Mon appréciation globale tient plus compte de la forme (les vers étant généralement bien balancés, et rimés correctement) que du fond.

   leni   
6/10/2018
 a aimé ce texte 
Beaucoup
a VINCENT
OUVREZ la cage aux oiseaux chante Pierre PERRET ton texte est la complainte d'un oiseau en cage C'est écrit sobrement et le moit est juste Je n'ai rien à redire sinon que ton texte est fluide Il m'a fait passer un bon moment Merci Salut cordial
LENI

   Willis   
6/10/2018
 a aimé ce texte 
Beaucoup
C'est très bien écrit. Il y a cette envolée (!) due à la colère de l'oiseau prisonnier qui apporte de l'énergie, du lyrisme au poème.
Seuls les deux premiers vers me chagrinent car ils galvaudent votre talent. Le reste est splendide.
Ce n'est pas un pastiche, c'est une plaidoirie.

   Cristale   
6/10/2018
 a aimé ce texte 
Beaucoup
Bonjour,
Préférer la mort plutôt que la prison semble supplier cet oiseau torturé par ses conditions de survie.
Celui-ci crie mais plus aucun de ses congénères ne l'entend.

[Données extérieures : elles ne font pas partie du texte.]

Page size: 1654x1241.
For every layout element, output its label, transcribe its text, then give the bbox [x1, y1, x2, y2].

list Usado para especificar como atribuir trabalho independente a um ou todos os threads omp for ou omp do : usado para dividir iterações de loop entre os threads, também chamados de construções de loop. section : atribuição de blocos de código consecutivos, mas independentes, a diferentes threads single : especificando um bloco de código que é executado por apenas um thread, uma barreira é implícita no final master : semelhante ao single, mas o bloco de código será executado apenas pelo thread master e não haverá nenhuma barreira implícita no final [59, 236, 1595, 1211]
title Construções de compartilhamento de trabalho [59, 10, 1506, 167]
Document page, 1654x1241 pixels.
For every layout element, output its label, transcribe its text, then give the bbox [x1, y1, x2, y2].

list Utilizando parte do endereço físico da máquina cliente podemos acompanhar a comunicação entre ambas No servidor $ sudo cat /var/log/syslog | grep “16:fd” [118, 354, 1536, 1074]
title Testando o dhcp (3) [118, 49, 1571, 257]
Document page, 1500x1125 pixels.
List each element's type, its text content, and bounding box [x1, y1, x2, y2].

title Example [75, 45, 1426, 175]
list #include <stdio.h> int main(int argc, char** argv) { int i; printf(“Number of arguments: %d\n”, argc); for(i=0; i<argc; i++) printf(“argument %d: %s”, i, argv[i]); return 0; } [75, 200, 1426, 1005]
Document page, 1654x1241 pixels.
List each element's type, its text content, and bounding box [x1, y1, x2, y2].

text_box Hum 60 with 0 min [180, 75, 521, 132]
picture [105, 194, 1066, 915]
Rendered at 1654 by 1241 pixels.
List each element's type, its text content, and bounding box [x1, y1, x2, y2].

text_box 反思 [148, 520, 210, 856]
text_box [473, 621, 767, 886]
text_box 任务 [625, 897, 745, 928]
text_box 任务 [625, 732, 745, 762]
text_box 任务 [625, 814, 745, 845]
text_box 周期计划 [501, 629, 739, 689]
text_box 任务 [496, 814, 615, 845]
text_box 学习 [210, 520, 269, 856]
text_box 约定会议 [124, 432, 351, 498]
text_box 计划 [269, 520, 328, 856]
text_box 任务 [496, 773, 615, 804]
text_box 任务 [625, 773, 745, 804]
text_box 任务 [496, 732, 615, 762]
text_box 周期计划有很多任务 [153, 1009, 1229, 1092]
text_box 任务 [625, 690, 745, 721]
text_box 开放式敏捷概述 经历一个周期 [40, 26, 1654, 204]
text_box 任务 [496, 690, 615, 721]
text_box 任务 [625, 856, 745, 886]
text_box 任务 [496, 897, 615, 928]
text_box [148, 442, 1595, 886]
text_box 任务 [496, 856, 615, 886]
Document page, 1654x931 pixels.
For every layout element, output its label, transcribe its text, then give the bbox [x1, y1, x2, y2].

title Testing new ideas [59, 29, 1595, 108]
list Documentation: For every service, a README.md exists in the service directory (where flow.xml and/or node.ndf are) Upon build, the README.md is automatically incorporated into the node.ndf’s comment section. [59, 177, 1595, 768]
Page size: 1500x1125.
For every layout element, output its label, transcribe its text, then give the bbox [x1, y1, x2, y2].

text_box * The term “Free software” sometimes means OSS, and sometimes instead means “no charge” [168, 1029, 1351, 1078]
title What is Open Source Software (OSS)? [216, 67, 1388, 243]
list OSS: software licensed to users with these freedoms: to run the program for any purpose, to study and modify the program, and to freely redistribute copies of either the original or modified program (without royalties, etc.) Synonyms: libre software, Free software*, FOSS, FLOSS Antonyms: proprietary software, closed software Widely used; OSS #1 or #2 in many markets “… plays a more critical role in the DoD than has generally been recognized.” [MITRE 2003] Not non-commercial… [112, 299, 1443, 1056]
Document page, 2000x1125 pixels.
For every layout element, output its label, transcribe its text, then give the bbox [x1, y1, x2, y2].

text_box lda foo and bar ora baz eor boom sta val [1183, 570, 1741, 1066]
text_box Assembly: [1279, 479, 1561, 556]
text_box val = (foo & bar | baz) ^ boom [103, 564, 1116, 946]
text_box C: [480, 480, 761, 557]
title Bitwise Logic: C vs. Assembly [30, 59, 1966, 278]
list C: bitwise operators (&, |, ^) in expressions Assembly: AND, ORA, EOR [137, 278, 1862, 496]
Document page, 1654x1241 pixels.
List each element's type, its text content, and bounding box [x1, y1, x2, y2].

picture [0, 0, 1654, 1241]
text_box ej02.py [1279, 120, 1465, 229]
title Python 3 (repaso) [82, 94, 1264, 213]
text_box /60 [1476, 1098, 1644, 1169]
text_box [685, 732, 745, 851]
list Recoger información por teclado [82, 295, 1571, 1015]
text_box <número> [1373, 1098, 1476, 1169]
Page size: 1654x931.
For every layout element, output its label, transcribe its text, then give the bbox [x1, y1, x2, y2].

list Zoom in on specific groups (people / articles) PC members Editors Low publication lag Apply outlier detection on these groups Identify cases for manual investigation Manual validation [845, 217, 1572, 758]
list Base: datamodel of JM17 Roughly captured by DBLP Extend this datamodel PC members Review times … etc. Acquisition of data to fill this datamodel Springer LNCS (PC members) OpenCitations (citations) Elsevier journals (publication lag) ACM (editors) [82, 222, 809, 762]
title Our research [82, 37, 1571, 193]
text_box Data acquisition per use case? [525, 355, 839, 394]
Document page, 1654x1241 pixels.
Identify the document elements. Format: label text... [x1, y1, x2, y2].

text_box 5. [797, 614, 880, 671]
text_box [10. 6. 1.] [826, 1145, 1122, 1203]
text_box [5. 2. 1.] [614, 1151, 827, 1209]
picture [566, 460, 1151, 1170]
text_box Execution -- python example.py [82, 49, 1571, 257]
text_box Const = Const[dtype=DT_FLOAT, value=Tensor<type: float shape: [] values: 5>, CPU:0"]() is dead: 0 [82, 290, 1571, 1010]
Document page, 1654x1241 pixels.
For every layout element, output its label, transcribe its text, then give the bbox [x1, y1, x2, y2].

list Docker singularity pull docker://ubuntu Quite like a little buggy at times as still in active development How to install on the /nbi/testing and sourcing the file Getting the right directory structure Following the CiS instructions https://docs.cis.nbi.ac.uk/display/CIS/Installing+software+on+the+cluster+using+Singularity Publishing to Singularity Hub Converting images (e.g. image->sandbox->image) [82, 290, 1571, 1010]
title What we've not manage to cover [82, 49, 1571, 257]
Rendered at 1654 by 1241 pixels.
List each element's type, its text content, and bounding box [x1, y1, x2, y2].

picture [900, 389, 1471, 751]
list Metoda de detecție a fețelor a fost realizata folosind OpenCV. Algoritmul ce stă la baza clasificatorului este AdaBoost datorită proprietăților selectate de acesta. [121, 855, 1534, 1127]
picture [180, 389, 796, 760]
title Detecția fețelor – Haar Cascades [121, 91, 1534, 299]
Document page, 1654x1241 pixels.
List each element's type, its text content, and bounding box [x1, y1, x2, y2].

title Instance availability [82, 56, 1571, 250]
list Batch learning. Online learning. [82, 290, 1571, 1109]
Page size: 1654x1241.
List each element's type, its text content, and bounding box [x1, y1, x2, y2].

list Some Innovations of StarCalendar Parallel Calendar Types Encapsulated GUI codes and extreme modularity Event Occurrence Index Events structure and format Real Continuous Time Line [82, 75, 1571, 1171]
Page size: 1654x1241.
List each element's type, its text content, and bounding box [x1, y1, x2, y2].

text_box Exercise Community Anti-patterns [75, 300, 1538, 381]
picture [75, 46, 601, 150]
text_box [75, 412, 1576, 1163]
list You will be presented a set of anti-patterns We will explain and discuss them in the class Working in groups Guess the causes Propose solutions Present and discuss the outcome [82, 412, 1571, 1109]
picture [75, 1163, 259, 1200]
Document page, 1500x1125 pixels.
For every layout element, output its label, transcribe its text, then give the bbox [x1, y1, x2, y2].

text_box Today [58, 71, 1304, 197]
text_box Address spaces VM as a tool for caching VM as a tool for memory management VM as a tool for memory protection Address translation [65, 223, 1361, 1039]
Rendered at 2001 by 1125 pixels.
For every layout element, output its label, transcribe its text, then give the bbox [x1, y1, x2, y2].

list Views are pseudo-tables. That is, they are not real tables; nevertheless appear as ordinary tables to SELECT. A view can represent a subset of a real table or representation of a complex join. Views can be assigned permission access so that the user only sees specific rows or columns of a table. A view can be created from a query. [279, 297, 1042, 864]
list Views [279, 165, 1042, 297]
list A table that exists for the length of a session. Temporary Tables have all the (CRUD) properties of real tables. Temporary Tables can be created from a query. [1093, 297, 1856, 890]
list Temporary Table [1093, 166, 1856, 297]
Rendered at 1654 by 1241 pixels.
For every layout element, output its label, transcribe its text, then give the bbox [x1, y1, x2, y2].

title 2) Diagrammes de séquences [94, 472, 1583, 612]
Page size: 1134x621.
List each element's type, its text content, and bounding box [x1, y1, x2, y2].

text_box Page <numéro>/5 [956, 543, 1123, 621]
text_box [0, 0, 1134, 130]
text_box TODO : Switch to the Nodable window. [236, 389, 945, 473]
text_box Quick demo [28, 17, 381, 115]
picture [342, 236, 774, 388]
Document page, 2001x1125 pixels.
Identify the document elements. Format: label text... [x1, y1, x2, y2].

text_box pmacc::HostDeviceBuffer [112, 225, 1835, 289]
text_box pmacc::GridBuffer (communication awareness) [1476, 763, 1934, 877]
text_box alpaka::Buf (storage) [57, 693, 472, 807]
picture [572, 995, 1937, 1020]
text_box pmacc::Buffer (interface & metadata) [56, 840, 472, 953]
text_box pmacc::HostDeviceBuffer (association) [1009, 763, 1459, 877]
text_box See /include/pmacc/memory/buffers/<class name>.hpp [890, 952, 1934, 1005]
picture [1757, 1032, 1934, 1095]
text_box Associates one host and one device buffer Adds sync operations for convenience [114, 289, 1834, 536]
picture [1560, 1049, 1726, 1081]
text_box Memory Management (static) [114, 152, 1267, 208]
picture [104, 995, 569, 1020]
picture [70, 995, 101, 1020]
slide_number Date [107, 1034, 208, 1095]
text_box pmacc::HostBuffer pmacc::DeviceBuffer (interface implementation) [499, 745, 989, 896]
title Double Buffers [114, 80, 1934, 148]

Le style "prosopopée" convient bien à ce poème où l'oiseau qui parle connait le même sort que bien d'autre prisonniers de la gente animale.
J'ai apprécié le jeu de rimes très musical dans sa variété.

Une histoire que me fait penser aussi à certains humains déracinés de contrées lointaines et parfois sauvages se retrouvant dans des tours de béton sans perspective d'avenir...

Belle écriture poétique et sans accroc, à part peut-être le premier vers, j'ai beaucoup aimé vous lire Vincendix.

Cristale

   Miguel   
9/10/2018
 a aimé ce texte 
Un peu
Ce qui me gêne ici, c'est que la démarche parodique relève d'une intention plutôt comique, et que le thème et le contenu du texte ne le sont pas du tout. Il y a là un décalage qui gâte nettement l'ensemble. Doit-on rire des plaisantes imitations des vers de Corneille, ou doit-on s'affliger du sort de l'innocent emprisonné ? On ne saurait faire les deux à la fois.